Thomas Keates' Jubilee History of Everton Football Club recorder:
"Doctors were afraid he could not live for many hours. His survival astonished them. When recoverywas assured the medical pronouncement was 'This man will never be able to play football again.'"
Play again he did, to such startling affect that romantic tales began to surround his spell in hospital.
Quick, sharp and intelligent in his centre-forward play, his greatest quality was undoubtedly his astonishing aerial ability.Such was his success that envious contemporaries began to suggest that surgeons had left a steel plate in his skull following his life-saving surgery. The stories, of course, were nonsesical, but indicate the aura which surrounded the man.
His record breaking season of 1927-28, when Everton claimed the League Championship, was a Roy of the Rovers style saga. Dean scored in each of the first nine matches of the season - including all five in a 5-2 defeat of Manchester United.
By Christmas he was halfway to his target. Goals 41, 42 and 43 came at Anfield in a 3-3 draw, but then a four game drought when nobody in an Everton jersey scored seemed to put the brakes on the record charge.
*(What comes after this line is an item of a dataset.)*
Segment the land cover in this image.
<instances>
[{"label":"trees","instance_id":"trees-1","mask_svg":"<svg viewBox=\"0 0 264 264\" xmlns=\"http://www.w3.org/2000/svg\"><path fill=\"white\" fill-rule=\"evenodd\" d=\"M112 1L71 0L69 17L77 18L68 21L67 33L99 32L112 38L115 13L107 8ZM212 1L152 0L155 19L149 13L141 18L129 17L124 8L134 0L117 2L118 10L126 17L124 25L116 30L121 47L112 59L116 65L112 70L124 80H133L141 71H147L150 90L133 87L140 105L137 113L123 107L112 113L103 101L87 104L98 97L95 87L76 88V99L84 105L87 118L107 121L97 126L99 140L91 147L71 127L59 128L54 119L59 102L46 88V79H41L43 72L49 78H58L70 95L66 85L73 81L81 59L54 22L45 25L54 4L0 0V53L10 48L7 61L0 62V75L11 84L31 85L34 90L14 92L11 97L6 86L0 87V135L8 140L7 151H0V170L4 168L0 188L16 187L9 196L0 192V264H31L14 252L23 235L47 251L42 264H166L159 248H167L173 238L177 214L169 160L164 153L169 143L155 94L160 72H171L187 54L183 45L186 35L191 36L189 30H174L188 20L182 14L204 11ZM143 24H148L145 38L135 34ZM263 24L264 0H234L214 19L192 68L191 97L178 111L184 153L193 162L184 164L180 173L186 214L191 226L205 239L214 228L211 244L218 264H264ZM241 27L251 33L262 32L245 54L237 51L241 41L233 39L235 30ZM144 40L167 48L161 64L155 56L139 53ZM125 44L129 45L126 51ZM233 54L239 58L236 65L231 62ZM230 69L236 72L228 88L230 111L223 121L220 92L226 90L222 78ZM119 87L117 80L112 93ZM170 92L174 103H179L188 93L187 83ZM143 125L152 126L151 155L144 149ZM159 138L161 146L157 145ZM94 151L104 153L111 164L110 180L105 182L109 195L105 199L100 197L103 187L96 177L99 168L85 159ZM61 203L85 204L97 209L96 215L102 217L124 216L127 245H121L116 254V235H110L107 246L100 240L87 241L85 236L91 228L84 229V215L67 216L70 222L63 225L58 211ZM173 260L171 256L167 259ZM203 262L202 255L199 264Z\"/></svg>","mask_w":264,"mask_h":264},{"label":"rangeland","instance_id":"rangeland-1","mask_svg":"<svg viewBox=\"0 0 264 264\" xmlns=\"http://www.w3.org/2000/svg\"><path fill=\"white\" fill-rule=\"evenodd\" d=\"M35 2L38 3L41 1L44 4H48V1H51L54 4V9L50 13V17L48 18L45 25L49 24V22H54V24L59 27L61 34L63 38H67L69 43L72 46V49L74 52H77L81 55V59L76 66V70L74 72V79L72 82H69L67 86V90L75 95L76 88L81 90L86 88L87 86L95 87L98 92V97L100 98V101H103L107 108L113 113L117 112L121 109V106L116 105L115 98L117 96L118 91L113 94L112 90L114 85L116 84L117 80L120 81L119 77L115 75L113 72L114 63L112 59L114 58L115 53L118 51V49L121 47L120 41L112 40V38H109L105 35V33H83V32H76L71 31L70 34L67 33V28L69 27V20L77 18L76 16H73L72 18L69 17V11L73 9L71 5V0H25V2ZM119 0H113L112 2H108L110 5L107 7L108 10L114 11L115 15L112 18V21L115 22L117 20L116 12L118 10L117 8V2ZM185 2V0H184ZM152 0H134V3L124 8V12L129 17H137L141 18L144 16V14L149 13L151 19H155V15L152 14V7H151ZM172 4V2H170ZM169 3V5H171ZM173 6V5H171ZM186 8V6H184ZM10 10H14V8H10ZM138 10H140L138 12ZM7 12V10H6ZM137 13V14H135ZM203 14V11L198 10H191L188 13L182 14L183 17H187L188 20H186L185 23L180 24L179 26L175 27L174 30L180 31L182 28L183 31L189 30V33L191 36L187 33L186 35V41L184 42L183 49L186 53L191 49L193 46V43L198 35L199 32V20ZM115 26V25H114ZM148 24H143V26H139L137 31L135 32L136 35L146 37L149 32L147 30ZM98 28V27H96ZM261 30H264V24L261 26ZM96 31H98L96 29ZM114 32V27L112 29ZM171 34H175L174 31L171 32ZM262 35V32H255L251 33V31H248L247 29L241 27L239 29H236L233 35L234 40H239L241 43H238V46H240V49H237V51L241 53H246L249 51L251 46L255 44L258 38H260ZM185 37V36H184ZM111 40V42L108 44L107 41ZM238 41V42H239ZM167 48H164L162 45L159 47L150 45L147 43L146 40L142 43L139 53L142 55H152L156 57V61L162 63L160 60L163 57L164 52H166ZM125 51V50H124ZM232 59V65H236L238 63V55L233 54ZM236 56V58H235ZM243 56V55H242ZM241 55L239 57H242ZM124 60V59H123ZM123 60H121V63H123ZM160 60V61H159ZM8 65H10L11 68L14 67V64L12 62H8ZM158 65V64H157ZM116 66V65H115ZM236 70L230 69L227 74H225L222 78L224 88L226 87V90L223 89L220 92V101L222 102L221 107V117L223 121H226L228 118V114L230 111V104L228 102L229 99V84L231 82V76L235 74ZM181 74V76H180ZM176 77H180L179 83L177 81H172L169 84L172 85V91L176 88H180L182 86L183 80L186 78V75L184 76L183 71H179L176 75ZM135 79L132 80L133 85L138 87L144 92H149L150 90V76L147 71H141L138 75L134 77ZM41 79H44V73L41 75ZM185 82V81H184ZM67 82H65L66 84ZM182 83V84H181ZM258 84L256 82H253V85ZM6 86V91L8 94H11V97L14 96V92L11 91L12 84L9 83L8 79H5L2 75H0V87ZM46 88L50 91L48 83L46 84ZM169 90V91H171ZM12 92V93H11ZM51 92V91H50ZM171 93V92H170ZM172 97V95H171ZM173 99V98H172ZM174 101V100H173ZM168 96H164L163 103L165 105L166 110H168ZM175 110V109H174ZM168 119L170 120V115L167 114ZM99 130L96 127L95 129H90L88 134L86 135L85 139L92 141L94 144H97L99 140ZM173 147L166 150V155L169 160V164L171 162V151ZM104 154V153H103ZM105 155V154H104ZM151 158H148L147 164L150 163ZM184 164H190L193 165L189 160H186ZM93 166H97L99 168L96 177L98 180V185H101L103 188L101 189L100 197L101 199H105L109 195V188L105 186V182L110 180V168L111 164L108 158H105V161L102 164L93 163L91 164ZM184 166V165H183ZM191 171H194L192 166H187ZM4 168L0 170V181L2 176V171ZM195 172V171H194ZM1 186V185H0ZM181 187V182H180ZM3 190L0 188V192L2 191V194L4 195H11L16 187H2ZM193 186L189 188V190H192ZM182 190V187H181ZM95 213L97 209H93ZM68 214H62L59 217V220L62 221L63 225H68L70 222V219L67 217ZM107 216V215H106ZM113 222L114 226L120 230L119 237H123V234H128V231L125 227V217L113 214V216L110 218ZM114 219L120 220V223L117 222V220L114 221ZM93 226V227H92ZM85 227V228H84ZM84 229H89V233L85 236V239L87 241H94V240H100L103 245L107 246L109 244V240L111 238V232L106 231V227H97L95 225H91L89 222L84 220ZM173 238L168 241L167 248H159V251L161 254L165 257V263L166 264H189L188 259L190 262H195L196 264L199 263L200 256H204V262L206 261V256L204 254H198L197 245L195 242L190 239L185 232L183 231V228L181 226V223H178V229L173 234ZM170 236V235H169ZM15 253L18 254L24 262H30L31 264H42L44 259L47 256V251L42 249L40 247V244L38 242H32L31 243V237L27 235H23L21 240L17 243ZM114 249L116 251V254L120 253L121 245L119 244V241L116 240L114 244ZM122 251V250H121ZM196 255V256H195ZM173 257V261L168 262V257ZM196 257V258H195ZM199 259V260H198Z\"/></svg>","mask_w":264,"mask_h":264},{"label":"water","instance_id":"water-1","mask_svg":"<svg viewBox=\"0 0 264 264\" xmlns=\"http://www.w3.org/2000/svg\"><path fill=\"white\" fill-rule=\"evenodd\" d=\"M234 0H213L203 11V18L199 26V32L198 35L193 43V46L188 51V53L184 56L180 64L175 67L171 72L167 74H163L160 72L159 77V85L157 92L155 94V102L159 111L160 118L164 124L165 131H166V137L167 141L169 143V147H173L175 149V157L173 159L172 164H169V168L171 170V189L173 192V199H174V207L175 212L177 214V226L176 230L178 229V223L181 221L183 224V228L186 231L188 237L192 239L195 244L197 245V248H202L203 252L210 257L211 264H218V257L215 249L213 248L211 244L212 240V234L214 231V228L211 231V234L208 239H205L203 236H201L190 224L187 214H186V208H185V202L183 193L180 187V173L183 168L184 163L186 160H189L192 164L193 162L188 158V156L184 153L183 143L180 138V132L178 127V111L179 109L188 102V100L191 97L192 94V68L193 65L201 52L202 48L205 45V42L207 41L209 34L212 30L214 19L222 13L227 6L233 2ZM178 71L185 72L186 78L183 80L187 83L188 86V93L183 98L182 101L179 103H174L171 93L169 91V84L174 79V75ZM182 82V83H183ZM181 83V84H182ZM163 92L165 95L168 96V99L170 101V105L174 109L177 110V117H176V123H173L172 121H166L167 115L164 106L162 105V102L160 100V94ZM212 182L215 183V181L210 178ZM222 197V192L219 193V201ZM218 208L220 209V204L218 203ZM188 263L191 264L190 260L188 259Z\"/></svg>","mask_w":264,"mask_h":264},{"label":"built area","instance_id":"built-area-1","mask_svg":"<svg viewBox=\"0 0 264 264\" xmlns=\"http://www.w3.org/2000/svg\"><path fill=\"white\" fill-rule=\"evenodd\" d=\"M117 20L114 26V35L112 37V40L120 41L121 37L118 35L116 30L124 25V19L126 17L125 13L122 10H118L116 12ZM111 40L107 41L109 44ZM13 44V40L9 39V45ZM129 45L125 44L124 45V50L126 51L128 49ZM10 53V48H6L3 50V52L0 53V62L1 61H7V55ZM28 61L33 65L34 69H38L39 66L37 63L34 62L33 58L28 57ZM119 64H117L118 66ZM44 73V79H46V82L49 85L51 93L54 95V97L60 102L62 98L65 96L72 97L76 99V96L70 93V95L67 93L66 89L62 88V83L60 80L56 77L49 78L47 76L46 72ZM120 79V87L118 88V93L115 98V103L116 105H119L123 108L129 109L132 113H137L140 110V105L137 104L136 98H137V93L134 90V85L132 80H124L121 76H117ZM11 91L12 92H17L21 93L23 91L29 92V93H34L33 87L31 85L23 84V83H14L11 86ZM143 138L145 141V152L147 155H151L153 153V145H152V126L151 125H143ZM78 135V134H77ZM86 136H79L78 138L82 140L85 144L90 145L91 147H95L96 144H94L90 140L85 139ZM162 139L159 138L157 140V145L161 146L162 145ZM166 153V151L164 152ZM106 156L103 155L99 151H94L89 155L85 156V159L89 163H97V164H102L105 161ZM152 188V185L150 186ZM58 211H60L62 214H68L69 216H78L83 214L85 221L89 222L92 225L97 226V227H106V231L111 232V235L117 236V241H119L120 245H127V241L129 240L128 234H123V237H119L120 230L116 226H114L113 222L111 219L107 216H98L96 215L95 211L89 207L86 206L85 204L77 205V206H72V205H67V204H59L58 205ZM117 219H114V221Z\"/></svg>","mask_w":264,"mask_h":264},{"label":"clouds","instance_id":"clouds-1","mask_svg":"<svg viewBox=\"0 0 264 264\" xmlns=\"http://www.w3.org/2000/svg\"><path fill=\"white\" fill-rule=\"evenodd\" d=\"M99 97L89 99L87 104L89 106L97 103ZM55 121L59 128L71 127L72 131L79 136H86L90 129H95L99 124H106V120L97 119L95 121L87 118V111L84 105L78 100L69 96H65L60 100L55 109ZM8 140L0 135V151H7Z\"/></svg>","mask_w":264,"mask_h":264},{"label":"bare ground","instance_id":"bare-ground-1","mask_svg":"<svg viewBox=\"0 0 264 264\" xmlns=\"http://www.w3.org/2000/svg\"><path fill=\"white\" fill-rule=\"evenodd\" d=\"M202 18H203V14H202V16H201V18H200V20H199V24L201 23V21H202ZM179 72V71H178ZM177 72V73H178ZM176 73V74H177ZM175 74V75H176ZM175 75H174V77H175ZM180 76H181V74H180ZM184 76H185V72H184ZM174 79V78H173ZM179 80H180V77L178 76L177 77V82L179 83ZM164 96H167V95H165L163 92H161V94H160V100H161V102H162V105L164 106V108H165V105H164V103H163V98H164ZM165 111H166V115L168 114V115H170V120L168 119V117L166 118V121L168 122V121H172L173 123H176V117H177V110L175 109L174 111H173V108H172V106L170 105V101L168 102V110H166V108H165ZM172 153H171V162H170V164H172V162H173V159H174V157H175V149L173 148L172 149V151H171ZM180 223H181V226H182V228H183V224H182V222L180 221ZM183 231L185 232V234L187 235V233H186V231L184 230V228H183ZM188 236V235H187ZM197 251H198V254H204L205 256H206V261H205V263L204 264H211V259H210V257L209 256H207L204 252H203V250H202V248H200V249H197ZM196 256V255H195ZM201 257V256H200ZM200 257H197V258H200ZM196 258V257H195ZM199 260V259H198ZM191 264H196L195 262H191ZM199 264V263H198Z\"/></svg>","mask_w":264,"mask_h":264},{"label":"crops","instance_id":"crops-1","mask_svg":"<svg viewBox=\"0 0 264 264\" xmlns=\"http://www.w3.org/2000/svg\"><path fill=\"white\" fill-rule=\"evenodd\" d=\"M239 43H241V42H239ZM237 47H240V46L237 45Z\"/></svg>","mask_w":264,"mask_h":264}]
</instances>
With nine matches remaining, Dean needed 17 goals for the record - a seemingly impossible target. But after doubles against Derby, Blackburn, Sheffield Utd and Aston Villa were netted, a sparkling four goal haul at Burnley put the record in sight again. Worryingly Dean had to leave the Turf Moor pitch through injury and he was nursed diligently through the next seven days by trainer Harry Cook. He was eventually declared fit for the final match of the season, at home to Herbert Chapman's legendary Arsenal side, but needed a hat-trick for the record. He got it in typically swashbuckling style, with an 85th minute header into the Stanley Park End net.
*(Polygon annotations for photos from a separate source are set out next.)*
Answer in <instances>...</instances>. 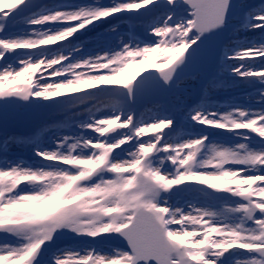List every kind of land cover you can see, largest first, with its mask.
<instances>
[{
    "label": "snow or ice",
    "instance_id": "1",
    "mask_svg": "<svg viewBox=\"0 0 264 264\" xmlns=\"http://www.w3.org/2000/svg\"><path fill=\"white\" fill-rule=\"evenodd\" d=\"M0 264H264V0H0Z\"/></svg>",
    "mask_w": 264,
    "mask_h": 264
},
{
    "label": "rangeland",
    "instance_id": "2",
    "mask_svg": "<svg viewBox=\"0 0 264 264\" xmlns=\"http://www.w3.org/2000/svg\"><path fill=\"white\" fill-rule=\"evenodd\" d=\"M154 55H155V54H153V58H154Z\"/></svg>",
    "mask_w": 264,
    "mask_h": 264
}]
</instances>
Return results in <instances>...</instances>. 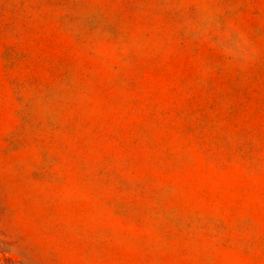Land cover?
I'll use <instances>...</instances> for the list:
<instances>
[{"label":"rangeland","instance_id":"1","mask_svg":"<svg viewBox=\"0 0 264 264\" xmlns=\"http://www.w3.org/2000/svg\"><path fill=\"white\" fill-rule=\"evenodd\" d=\"M0 264H264V0H0Z\"/></svg>","mask_w":264,"mask_h":264}]
</instances>
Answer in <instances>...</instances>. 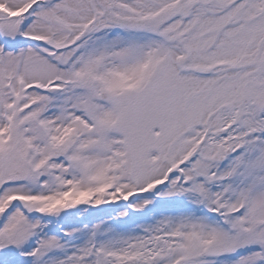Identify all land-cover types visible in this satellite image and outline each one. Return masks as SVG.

This was only the first significant achievement of Dean's long and successful playing career - but it is still the most memorable.
Everton Millennium Giant 1920s
He captained Everton to a further title success in 1932, scoring an astonishing 45 League goals in 38 games, then in 1933 he led Everton to FA Cup glory at Wembley.
Typically he scored in every roundexcept the semi-final - and with shirt numbering intorduced for the first time at Wembley to aid radio listeners, became the first Everton number nine.
He continued to score regularly throughout his career. Revered for his sportsmanship as well as his burgeoning talent, he was never once booked or dismissed - despite the kind of provocation which once saw him lose a testical in a match.
For a man whose life was linked so indelibly with Everton Football Club, it was fitting that he died at Goodison Park in March 1980, minutes after the final whistle of a derby match.
On the left is the match day programme from when Dean set the record of 60 League goals in a season.